Farming News - Gleadell wheat market report - hard to get bullish
News
Gleadell wheat market report - hard to get bullish
David Sheppard, Gleadell’s managing director, comments on the wheat market
We have seen another week of bearish news for US markets. Stable crop ratings, continued reports of above-average yields from a harvest that was 58% complete as of last weekend, together with weather patterns deemed favourable for both soy and corn crop development have kept pressure on prices.
The long US weekend was followed by strong commodity liquidation by long holders, pushing both wheat and corn to fresh contract lows.
MATIF also hit new contract lows earlier in the week as uncertainty over quality intensifies.
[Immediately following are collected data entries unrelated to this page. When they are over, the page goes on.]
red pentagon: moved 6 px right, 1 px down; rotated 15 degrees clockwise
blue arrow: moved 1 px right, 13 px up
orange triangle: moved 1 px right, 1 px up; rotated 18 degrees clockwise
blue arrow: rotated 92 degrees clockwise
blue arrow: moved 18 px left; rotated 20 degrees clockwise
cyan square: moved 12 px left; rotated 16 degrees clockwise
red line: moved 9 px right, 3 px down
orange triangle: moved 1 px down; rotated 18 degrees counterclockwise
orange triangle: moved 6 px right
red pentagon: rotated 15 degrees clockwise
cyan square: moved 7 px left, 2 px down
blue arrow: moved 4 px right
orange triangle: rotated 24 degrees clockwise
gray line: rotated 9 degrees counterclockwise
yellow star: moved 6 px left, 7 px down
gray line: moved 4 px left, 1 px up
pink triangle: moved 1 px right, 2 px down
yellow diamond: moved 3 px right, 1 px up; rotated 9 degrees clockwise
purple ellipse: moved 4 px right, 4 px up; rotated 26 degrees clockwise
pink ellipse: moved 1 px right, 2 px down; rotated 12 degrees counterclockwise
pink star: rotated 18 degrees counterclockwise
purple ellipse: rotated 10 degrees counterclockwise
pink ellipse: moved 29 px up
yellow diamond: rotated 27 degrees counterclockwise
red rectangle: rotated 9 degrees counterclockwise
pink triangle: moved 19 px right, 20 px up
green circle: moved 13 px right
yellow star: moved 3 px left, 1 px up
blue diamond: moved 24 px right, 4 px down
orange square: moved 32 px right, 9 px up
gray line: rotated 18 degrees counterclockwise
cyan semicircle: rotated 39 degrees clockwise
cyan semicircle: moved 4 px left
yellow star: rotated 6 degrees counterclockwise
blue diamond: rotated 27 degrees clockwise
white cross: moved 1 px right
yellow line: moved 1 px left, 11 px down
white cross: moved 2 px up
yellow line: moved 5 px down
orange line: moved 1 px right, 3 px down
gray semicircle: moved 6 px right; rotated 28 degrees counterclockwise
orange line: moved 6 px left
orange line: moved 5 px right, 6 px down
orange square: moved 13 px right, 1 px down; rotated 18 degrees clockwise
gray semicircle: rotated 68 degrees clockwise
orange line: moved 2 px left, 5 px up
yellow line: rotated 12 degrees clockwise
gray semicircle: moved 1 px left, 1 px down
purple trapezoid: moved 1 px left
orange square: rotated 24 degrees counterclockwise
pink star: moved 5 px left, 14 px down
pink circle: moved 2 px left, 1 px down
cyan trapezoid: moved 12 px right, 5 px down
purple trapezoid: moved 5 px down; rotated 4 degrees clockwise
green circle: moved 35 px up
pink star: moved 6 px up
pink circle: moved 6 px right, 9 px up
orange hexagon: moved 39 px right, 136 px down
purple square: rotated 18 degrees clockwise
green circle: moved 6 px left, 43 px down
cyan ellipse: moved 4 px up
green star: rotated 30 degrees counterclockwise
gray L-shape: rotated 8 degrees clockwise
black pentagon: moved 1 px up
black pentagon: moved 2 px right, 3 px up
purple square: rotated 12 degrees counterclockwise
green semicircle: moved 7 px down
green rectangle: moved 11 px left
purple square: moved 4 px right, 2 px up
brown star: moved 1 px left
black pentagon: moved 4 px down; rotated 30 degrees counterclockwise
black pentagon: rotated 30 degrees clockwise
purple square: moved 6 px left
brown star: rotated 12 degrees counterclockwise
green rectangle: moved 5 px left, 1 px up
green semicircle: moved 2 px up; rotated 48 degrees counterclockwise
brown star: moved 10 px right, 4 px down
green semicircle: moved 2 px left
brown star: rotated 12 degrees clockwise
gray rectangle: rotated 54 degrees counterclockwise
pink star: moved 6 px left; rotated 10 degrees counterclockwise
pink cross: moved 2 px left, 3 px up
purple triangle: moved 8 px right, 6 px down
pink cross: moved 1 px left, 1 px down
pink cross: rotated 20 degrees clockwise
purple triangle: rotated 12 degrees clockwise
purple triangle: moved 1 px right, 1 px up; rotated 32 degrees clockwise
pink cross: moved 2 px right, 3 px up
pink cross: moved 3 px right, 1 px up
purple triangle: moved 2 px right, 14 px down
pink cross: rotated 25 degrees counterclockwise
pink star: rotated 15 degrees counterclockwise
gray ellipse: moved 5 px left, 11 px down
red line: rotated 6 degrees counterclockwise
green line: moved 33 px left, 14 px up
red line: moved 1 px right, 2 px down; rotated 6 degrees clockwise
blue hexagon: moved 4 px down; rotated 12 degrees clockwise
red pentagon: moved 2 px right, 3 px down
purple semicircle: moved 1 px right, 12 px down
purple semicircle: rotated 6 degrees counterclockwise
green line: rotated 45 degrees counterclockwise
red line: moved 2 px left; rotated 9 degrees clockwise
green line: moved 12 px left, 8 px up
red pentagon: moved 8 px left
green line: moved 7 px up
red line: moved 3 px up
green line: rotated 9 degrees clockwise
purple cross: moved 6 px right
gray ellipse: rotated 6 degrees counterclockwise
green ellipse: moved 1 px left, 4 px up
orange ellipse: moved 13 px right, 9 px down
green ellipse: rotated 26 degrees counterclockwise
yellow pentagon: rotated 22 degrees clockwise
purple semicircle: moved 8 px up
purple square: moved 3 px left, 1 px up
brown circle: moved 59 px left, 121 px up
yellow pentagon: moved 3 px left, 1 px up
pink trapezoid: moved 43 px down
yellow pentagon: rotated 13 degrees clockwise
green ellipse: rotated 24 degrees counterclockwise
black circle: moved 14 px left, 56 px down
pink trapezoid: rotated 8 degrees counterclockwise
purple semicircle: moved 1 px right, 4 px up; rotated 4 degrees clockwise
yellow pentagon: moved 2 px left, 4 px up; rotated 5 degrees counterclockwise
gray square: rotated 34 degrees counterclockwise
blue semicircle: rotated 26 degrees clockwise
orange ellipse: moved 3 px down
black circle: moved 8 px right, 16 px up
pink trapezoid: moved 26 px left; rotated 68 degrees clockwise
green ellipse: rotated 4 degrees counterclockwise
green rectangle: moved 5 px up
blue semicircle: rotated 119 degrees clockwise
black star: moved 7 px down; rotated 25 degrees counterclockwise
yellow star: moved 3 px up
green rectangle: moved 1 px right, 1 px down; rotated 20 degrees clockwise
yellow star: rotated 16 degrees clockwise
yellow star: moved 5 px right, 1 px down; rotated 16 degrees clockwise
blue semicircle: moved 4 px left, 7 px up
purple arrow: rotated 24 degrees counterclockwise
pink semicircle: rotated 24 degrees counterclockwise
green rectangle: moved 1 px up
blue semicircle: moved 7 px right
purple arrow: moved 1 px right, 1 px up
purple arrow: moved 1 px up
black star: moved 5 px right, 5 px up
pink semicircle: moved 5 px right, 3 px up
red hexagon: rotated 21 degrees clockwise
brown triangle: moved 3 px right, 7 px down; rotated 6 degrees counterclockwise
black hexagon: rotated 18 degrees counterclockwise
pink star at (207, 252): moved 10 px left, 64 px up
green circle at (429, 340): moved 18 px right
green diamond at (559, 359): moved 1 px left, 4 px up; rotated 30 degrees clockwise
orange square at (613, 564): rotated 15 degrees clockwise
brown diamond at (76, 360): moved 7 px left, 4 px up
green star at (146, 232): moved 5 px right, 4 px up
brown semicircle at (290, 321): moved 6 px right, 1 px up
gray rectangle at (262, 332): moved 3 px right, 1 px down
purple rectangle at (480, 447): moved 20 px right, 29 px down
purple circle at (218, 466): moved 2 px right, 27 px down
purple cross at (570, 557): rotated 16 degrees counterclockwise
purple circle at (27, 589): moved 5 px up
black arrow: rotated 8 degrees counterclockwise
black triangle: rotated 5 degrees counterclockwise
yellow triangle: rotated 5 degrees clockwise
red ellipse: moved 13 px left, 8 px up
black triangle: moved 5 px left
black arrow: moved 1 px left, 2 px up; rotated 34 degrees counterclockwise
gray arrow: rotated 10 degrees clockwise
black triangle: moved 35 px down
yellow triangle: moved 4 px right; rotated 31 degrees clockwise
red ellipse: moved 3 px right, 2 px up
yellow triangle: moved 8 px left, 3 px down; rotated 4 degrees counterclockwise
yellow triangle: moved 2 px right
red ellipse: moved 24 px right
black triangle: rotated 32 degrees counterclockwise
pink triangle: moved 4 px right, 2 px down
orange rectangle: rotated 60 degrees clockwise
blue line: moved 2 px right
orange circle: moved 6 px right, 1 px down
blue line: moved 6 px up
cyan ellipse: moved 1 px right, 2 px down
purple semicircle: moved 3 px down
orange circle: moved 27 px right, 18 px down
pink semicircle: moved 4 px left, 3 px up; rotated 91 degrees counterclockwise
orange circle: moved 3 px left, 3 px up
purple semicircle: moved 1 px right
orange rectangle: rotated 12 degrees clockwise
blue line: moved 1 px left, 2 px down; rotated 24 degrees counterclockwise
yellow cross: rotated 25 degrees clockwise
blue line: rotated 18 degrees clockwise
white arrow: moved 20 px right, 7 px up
Traders are trying to fathom whether that is bearish or bullish for MATIF wheat futures.
French crop estimates continue to decline as analysts started factoring in poorer yield prospects, leaving many asking how low will these estimates go? They now range from 37 to 38 mln t, which would represent a fall of 5-10% year-on-year.
As the French resign themselves to a reduced crop that is likely to contain more feed grain than usual, the Russian harvest has commenced with yields to date reported at 4.45t/ha, up 17% on last year. If that is maintained, output would exceed current estimates of 66-68mln t.
The UK continues to experience the fall-out from the EU referendum as continued economic uncertainty hits investor confidence. Despite assurances by the Chancellor and the Bank of England, sterling slipped to its lowest level against the US dollar in over 30 years, with another weekly fall against the euro.
Although a weaker currency supports farm prices and cheapens UK exports, the plain fact is that global markets are moving lower at a fast pace.
As we have said many times in the past, markets don’t go down for ever but, currency apart, it is hard to get bullish in this market. However, UK production size and quality remain as very important variables still to be determined.